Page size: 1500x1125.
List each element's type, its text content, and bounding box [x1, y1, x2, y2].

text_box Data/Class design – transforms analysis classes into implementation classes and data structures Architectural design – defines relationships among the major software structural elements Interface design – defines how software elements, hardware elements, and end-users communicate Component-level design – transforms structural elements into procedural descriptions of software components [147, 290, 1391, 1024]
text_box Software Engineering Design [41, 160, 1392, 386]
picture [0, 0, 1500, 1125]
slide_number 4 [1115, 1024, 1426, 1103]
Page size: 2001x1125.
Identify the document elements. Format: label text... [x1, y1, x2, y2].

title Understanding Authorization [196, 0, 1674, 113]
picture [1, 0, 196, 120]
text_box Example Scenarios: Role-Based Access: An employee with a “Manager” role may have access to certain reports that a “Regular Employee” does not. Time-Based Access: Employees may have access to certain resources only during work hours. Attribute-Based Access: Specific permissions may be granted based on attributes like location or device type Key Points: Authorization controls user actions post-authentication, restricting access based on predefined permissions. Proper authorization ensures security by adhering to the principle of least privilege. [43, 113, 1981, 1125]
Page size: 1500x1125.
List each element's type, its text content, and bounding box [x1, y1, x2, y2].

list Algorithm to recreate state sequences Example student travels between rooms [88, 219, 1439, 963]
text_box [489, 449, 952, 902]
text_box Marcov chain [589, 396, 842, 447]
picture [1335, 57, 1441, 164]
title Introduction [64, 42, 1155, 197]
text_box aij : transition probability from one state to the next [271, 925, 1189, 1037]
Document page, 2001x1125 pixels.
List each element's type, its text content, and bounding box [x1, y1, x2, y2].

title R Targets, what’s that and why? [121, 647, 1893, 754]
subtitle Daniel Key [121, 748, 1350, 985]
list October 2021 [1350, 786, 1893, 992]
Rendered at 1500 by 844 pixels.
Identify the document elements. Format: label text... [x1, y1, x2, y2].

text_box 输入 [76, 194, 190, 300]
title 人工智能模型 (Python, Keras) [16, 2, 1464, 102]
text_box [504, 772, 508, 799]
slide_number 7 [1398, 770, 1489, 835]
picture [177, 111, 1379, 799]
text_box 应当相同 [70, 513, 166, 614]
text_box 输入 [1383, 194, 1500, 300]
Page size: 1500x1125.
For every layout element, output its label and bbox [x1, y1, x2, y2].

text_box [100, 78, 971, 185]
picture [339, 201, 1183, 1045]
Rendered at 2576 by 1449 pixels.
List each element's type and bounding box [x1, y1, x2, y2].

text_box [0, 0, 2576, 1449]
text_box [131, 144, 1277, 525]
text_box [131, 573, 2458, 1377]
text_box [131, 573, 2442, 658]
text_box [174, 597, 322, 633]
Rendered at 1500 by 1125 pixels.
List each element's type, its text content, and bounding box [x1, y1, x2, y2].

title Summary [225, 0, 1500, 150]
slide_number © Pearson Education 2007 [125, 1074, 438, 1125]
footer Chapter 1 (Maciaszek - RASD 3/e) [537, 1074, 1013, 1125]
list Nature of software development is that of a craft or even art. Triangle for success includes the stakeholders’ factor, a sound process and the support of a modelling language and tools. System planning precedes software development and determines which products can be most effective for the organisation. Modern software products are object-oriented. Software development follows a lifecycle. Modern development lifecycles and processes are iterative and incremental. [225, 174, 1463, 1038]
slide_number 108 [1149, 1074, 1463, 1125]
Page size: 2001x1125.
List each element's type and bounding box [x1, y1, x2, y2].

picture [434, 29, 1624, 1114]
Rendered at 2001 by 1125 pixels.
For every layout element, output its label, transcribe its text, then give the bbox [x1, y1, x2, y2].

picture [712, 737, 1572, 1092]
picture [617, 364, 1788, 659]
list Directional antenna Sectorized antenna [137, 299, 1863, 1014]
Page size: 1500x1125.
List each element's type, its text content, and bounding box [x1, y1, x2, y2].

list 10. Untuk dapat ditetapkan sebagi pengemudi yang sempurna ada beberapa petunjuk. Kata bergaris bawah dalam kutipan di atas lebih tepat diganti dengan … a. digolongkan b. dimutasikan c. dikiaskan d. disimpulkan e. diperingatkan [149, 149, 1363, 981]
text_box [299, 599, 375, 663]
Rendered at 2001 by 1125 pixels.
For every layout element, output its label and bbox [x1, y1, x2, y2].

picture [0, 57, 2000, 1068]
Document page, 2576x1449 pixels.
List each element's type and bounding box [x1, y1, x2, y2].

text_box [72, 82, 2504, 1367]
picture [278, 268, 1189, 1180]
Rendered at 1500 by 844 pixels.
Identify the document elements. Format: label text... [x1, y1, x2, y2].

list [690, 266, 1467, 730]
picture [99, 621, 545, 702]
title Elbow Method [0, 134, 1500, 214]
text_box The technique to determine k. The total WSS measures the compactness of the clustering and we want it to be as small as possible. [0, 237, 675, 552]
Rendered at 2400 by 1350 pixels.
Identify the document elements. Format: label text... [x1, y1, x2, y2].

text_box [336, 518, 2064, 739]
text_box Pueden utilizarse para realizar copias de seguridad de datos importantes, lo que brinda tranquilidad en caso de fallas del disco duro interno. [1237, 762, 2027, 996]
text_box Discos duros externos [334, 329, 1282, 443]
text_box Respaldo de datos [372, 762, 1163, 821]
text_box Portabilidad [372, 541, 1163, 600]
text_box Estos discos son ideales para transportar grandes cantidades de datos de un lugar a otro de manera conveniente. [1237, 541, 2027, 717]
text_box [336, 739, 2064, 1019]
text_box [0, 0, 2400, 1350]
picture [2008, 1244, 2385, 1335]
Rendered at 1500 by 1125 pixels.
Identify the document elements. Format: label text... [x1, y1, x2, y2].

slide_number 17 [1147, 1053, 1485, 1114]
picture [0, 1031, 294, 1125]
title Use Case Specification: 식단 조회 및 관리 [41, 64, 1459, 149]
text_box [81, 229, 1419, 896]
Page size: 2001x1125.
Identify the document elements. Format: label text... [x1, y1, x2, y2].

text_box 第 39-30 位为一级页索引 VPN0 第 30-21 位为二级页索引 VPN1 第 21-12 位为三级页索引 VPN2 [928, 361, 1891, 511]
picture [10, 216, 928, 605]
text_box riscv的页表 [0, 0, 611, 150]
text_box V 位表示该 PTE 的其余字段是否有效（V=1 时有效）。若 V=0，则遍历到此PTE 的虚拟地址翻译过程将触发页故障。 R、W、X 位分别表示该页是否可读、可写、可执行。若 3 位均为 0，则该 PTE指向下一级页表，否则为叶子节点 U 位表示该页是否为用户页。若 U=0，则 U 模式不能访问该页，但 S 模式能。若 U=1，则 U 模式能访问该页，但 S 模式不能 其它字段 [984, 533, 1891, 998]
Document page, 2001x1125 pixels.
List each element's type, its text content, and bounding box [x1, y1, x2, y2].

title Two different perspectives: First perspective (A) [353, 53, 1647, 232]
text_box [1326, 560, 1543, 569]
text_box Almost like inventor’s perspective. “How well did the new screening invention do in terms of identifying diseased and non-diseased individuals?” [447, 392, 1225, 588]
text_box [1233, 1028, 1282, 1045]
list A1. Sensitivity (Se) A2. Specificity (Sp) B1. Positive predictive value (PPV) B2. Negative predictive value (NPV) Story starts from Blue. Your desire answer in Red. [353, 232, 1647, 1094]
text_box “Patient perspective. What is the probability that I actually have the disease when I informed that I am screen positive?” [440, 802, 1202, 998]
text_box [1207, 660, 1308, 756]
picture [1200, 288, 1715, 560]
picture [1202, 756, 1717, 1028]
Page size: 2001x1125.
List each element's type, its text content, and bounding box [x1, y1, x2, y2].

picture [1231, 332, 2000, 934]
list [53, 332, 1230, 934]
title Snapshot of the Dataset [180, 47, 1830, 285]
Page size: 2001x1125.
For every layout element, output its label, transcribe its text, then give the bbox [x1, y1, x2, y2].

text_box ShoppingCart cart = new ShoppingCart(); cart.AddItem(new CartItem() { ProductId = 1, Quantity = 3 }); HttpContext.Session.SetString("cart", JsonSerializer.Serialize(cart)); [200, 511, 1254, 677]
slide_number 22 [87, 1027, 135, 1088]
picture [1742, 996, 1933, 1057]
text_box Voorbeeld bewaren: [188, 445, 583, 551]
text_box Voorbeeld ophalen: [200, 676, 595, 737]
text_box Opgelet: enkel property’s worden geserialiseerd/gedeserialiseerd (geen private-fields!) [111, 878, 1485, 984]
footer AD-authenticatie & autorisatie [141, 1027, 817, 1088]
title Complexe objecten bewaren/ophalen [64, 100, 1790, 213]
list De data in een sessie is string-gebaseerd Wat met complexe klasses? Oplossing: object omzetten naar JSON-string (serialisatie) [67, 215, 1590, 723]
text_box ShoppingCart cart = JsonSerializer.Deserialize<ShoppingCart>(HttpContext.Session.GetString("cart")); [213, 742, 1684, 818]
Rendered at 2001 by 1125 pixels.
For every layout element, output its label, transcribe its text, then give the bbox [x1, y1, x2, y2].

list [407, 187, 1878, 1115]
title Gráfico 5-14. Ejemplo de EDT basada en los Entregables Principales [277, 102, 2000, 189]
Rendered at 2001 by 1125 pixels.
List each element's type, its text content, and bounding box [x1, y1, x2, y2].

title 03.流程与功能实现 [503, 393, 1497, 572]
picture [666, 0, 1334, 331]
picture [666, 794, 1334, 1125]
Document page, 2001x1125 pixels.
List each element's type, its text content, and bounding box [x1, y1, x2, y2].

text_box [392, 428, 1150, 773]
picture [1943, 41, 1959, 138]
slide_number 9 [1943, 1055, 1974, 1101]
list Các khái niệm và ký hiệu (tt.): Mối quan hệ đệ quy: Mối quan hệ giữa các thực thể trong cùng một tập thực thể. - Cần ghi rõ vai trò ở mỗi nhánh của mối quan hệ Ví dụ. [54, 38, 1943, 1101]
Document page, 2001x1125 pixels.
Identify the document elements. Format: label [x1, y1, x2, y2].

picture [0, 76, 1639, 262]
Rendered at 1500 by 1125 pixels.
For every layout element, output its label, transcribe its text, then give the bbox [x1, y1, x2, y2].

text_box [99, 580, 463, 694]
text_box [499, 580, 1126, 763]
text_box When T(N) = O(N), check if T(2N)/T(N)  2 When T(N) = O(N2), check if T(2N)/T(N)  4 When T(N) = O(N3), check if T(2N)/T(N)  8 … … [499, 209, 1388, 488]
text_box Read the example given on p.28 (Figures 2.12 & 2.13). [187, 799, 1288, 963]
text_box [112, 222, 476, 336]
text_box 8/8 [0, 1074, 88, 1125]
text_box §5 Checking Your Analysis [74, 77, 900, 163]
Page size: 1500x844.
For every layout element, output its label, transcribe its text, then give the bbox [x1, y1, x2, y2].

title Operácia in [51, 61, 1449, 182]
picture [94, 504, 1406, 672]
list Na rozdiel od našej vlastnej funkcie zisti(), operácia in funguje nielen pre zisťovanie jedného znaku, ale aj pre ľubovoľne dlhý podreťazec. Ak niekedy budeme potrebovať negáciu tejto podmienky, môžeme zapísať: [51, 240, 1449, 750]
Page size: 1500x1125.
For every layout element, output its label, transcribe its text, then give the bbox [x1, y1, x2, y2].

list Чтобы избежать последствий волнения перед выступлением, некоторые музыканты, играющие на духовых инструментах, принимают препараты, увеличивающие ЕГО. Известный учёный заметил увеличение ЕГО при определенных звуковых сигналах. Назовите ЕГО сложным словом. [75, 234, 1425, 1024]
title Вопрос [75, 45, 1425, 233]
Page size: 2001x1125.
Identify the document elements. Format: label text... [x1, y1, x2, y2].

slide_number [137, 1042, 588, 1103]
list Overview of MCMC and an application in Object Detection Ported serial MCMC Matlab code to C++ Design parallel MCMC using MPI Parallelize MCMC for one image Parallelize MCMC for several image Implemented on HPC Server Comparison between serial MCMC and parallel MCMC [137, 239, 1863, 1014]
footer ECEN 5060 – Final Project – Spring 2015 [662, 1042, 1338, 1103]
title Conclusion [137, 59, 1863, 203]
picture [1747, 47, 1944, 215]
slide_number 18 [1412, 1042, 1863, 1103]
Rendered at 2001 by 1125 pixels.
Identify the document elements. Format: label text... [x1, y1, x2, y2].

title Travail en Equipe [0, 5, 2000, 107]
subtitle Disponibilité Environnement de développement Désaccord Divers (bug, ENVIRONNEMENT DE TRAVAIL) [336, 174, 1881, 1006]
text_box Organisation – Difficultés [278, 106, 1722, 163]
● ● ● ● ●
**Assignment**
Reproduce precisely the span of lines that begins at the line containing "slide_number [137, 1042, 588, 1103]" and ends with the last line of the listing.

**Completed exercise**
slide_number [137, 1042, 588, 1103]
list Overview of MCMC and an application in Object Detection Ported serial MCMC Matlab code to C++ Design parallel MCMC using MPI Parallelize MCMC for one image Parallelize MCMC for several image Implemented on HPC Server Comparison between serial MCMC and parallel MCMC [137, 239, 1863, 1014]
footer ECEN 5060 – Final Project – Spring 2015 [662, 1042, 1338, 1103]
title Conclusion [137, 59, 1863, 203]
picture [1747, 47, 1944, 215]
slide_number 18 [1412, 1042, 1863, 1103]
Rendered at 2001 by 1125 pixels.
Identify the document elements. Format: label text... [x1, y1, x2, y2].

title Travail en Equipe [0, 5, 2000, 107]
subtitle Disponibilité Environnement de développement Désaccord Divers (bug, ENVIRONNEMENT DE TRAVAIL) [336, 174, 1881, 1006]
text_box Organisation – Difficultés [278, 106, 1722, 163]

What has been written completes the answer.